### LISTA DE TAREFAS
**1.** Resuma em duas frases o trecho sobre a eleição do comando da Câmara.
**2.** Prossiga com o trecho sobre a eleição do comando da Câmara a partir da última frase apresentada.

### TRECHO DA PÁGINA
::::

A capitulação da Câmara significa muito mais do que engavetar o impeachment
As lideranças políticas estão a cinco dias da rendição ao presidente Jair Bolsonaro, o que se consumará ao elegerem o novo comando do Poder Legislativo. A confirmarem-se as prévias, estarão os parlamentares promovendo sua incorporação às vilanias do governo. Tiremos desta grave onda de cumplicidade o Senado, onde a extremada independência de cada um supera qualquer imposição de compromissos da cúpula.
Na Câmara, porém, é outra a essência do poder. As indicações de insidiosa conspiração parlamentar fazem o favoritismo do candidato Arthur Lira, patrocinado por Bolsonaro com todas as garantias de sucesso. Inclusive os habituais objetos da feira de trocas de favores, avançando pela coação em casos de resistência.

::::

### DADOS FORNECIDOS

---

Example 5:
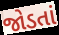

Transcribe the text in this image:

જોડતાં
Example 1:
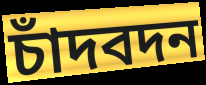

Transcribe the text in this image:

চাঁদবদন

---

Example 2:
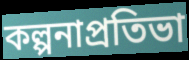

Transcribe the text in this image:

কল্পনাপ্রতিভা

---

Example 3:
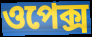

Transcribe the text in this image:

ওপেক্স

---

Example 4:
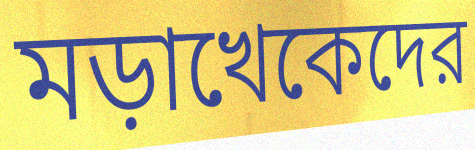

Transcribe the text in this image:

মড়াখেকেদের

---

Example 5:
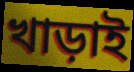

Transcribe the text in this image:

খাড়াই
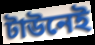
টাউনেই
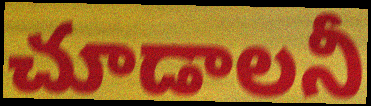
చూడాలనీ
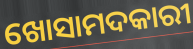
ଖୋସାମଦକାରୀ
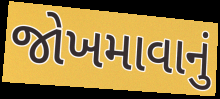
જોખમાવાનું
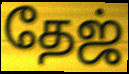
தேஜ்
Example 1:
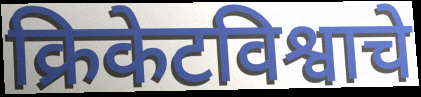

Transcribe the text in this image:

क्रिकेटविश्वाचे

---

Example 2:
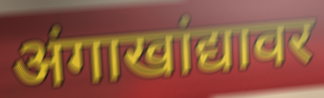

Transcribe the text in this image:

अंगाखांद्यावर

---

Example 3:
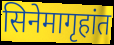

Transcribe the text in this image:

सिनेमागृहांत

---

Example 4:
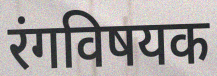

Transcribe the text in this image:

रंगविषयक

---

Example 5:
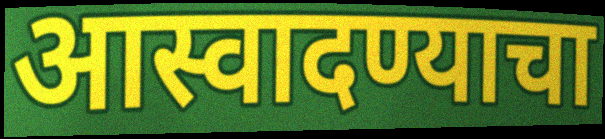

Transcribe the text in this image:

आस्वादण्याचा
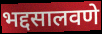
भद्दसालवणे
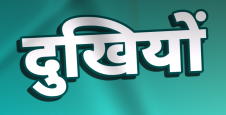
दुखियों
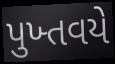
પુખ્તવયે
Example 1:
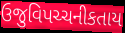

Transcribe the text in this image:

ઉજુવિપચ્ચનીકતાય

::::

### RESPOSTAS FORNECIDAS
**1.** As lideranças políticas estão a cinco dias de se render ao presidente Jair Bolsonaro, o que se consumará na eleição do novo comando do Poder Legislativo, embora o Senado fique de fora dessa cumplicidade pela extremada independência de cada um de seus membros. Na Câmara, o favoritismo de Arthur Lira, candidato patrocinado por Bolsonaro, decorre de indícios de conspiração parlamentar e se apoia na troca de favores, chegando à coação em casos de resistência.

**2.**
À população, traída, resta levantar as mãos ao alto enquanto alimenta a esperança de reversão do golpe legislativo, pela traição. Embora o momento exija coragem e não esta covardia marota, os deputados, em maioria, estão levando na displicência esta grave iminência de desastre político.
Como se fosse natural, os brasileiros amanhecem o dia temendo a morte, que já levou 220 mil cidadãos por idiossincrasias, crendices e incompetência do governo. Têm crescido os protestos de rua e manifestos propondo o impedimento do presidente. Crimes de responsabilidade foram cometidos, sobretudo na gestão da crise sanitária mundial. O País tinha, até agora, no Judiciário e no Legislativo, sua fresta de oxigênio.
Mas a Câmara parece disposta a sujeitar-se e debandar. Sem ter consciência de que está prestes, inclusive, a referendar o projeto de reeleição de Jair Bolsonaro para continuar o desgoverno que vem liderando.
A capitulação da Câmara significa muito mais do que engavetar o impeachment. O compromisso inclui a aprovação de políticas contrárias aos interesses da população.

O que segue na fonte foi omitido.